ANA SAYFA » BİLGECE HİKAYELER » KALPTEN DİNLEMEK
Evliliğinde şiddetli fırtınalar ve süregelen geçimsizlik yaşayan adam, evini terk ederek annesinin evine gelmişti. Annesi ona sarıldı ve bir öğüt verdi:
“ Git, eşinin söylediklerini dinle oğlum.”
Adam annesinin öğüdünü tuttu; o akşam eve gittiğinde, eşinin söylediklerini dinlemeye başladı
Aradan kısa bir süre geçtikten sonra adam, yine aynı nedenle annesine geldi. Annesi bu kez oğluna şefkatle sarıldı ve onun saçlarını okşamaya başladı. Sonra da kulağına, yeni bir öğüt fısıldadı:
“Şimdi eve git ve eşinin sana söylemediği her sözcüğü dinle,” dedi. “Çünkü sevgiye ulaşan yolun kapısının gerçek anahtarı, sevdiğini kulaklarından önce, kalbinle dinleyebilmektir.”
Belki de bizim son yıllarda asıl unuttuğumuz bu işte.
Birbirimizi dinlemediğimizi, sadece dinliyor göründüğümüzü ve dinlediklerimizi de anlamadığımızı fark etmiyoruz.
Yalnızlıklarımızın sebebinin birbirimize bu kadar yabancılaşmamız olduğunu da fark etmiyoruz. Kalabalıklar içinde kayboluyoruz ve hep aynı şeyden şikayet ediyoruz. Yalnızlığımızdan. Kendi sesimizde boğluyoruz, gürültüler içinde yok oluyoruz.
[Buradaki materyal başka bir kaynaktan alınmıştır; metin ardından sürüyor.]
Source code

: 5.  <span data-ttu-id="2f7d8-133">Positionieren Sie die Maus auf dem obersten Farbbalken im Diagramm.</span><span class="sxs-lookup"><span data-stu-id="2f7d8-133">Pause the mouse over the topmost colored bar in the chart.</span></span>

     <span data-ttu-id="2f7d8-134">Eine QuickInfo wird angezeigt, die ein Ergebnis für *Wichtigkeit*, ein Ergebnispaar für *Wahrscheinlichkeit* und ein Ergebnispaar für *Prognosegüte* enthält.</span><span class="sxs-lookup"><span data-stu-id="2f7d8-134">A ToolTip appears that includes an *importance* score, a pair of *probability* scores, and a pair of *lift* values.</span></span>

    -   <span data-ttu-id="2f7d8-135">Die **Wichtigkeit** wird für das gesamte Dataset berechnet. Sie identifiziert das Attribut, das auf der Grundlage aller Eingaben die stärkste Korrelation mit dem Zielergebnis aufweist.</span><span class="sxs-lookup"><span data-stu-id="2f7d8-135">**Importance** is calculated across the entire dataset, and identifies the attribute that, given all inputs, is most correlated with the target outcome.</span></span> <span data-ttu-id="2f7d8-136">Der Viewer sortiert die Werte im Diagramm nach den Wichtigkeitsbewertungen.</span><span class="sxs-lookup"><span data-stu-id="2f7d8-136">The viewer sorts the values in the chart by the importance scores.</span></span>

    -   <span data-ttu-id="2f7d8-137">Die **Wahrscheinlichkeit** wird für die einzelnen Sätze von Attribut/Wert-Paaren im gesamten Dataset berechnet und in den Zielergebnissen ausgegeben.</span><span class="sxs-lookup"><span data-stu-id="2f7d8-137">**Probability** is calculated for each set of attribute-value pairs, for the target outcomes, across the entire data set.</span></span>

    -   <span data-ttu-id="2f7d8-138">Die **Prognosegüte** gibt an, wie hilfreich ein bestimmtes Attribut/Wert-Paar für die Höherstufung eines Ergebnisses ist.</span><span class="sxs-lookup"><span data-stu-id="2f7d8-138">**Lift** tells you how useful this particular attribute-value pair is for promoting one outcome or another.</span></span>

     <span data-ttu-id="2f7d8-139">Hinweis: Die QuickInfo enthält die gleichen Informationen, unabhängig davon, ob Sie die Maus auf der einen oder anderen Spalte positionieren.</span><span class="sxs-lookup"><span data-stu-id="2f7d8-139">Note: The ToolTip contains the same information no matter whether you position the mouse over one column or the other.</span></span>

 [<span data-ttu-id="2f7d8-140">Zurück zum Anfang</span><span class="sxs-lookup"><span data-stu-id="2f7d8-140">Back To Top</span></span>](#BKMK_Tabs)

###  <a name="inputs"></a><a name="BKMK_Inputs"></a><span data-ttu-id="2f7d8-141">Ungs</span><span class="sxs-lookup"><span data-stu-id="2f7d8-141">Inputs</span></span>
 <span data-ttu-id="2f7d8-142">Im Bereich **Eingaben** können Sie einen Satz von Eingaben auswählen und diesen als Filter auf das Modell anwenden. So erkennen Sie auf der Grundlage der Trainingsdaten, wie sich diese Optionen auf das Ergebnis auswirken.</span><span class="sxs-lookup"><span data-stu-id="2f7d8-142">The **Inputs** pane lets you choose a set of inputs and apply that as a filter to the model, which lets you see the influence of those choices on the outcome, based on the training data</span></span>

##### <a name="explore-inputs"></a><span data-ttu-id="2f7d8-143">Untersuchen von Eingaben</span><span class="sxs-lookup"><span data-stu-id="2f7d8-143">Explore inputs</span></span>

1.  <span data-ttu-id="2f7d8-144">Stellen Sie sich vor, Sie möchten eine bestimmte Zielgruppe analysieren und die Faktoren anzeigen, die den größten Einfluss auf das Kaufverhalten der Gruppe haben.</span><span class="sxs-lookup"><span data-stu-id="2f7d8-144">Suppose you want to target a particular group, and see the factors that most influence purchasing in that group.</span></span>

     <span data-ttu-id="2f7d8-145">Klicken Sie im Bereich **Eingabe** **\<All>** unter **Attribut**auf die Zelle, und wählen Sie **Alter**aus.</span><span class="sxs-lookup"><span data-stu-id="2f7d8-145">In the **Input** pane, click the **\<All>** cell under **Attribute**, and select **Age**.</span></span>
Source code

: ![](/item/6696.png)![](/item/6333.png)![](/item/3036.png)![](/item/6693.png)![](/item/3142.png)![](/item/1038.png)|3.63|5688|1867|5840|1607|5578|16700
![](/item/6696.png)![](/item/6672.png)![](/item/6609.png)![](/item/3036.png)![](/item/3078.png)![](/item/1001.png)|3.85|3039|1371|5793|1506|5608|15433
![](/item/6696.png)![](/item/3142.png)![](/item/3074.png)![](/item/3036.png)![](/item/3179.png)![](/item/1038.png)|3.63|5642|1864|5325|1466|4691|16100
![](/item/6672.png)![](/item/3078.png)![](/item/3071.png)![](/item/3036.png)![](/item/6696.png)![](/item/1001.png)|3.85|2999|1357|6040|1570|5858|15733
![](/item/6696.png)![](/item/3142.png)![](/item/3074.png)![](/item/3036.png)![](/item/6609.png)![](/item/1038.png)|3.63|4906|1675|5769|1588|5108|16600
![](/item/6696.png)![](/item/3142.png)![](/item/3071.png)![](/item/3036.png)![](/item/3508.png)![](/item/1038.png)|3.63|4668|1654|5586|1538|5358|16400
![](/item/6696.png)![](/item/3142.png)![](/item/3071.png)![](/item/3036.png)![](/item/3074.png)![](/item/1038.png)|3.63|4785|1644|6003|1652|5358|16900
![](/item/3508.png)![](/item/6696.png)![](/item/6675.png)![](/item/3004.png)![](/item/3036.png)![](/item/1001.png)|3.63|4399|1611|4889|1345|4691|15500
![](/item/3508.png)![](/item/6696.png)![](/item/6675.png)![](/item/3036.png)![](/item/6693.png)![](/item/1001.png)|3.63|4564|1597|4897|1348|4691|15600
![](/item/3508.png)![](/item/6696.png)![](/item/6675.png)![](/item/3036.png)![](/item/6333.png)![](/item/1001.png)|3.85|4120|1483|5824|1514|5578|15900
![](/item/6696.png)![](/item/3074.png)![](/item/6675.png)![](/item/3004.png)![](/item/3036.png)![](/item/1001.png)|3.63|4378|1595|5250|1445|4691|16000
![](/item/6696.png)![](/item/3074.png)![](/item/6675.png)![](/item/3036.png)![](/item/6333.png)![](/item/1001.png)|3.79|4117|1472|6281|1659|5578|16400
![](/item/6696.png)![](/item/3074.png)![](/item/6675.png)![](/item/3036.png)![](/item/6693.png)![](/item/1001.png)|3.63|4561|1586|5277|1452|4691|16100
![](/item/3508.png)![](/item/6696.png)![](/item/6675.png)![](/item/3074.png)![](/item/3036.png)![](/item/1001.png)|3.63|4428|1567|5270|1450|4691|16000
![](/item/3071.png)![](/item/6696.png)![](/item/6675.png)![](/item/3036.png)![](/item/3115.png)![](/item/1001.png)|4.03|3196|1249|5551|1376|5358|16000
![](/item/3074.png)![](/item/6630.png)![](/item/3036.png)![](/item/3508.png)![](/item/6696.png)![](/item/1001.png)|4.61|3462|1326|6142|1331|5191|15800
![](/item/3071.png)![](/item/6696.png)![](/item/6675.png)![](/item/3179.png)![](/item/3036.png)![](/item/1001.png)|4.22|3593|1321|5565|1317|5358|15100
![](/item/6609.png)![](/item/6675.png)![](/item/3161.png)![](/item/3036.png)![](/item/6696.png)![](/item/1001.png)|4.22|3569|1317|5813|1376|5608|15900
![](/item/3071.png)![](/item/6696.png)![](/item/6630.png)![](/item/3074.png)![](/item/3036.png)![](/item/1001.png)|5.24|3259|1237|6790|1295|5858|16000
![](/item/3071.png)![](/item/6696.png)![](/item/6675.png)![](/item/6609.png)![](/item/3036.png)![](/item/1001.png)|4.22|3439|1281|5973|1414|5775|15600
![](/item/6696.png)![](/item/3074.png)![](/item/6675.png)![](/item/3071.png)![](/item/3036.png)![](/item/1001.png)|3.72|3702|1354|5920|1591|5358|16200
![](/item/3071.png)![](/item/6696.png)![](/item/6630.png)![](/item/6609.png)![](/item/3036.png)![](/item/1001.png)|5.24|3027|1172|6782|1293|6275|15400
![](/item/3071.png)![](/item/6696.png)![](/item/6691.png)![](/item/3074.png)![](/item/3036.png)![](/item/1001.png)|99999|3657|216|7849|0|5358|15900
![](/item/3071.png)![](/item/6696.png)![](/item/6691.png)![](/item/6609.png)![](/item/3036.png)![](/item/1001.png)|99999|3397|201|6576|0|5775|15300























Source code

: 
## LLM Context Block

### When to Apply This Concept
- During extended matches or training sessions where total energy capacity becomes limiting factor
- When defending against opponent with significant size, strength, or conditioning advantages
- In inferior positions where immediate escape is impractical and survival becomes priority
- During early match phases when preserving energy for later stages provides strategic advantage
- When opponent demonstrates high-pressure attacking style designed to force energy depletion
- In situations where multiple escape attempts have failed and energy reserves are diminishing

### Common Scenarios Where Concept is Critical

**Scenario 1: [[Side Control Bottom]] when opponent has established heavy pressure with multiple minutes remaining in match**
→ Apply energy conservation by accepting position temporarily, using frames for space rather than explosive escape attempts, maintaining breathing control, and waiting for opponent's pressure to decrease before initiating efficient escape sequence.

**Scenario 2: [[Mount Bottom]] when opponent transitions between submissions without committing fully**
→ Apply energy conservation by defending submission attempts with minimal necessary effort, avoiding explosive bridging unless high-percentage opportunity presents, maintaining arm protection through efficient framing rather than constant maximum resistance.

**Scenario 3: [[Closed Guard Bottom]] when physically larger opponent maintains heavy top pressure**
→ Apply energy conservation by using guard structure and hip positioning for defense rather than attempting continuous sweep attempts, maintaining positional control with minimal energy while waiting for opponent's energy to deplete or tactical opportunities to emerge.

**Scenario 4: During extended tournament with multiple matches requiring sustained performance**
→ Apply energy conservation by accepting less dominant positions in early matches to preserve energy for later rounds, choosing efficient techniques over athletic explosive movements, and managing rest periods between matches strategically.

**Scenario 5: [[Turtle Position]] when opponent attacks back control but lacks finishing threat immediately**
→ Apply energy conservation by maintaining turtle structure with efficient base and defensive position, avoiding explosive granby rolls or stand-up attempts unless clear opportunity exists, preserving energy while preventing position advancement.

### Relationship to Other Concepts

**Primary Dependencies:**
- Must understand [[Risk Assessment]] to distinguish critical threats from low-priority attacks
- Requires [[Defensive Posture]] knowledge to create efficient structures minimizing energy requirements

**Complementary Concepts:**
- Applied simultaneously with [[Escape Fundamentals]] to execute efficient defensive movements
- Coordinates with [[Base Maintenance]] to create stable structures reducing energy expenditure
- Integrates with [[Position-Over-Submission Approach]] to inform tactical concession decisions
İletişim dediğimiz en önemli konuda en önemli işi unuttuk: Dinlemeyi!
O nedenle ikili ilişkilerde kaybediyoruz, o nedenle iş ilişkilerinde tökezliyoruz, o nedenle hep olumsuzluklarla uğraşmak zorunda kalıyoruz.
Çünkü:
Dinlemeyen anlayamaz.
Anlamayan öğrenemez.
Öğrenmeyen yapamaz.
Yapamayan başaramaz.
Başaramayan mutlu olamaz.
Öyleyse önce dinlemeyi bilmek lazım, kalpten, gönülden, içten ve dikkatle dinlemek lazım.
O zaman söylenenlerden başka söylenemeyenleri de duyacağız.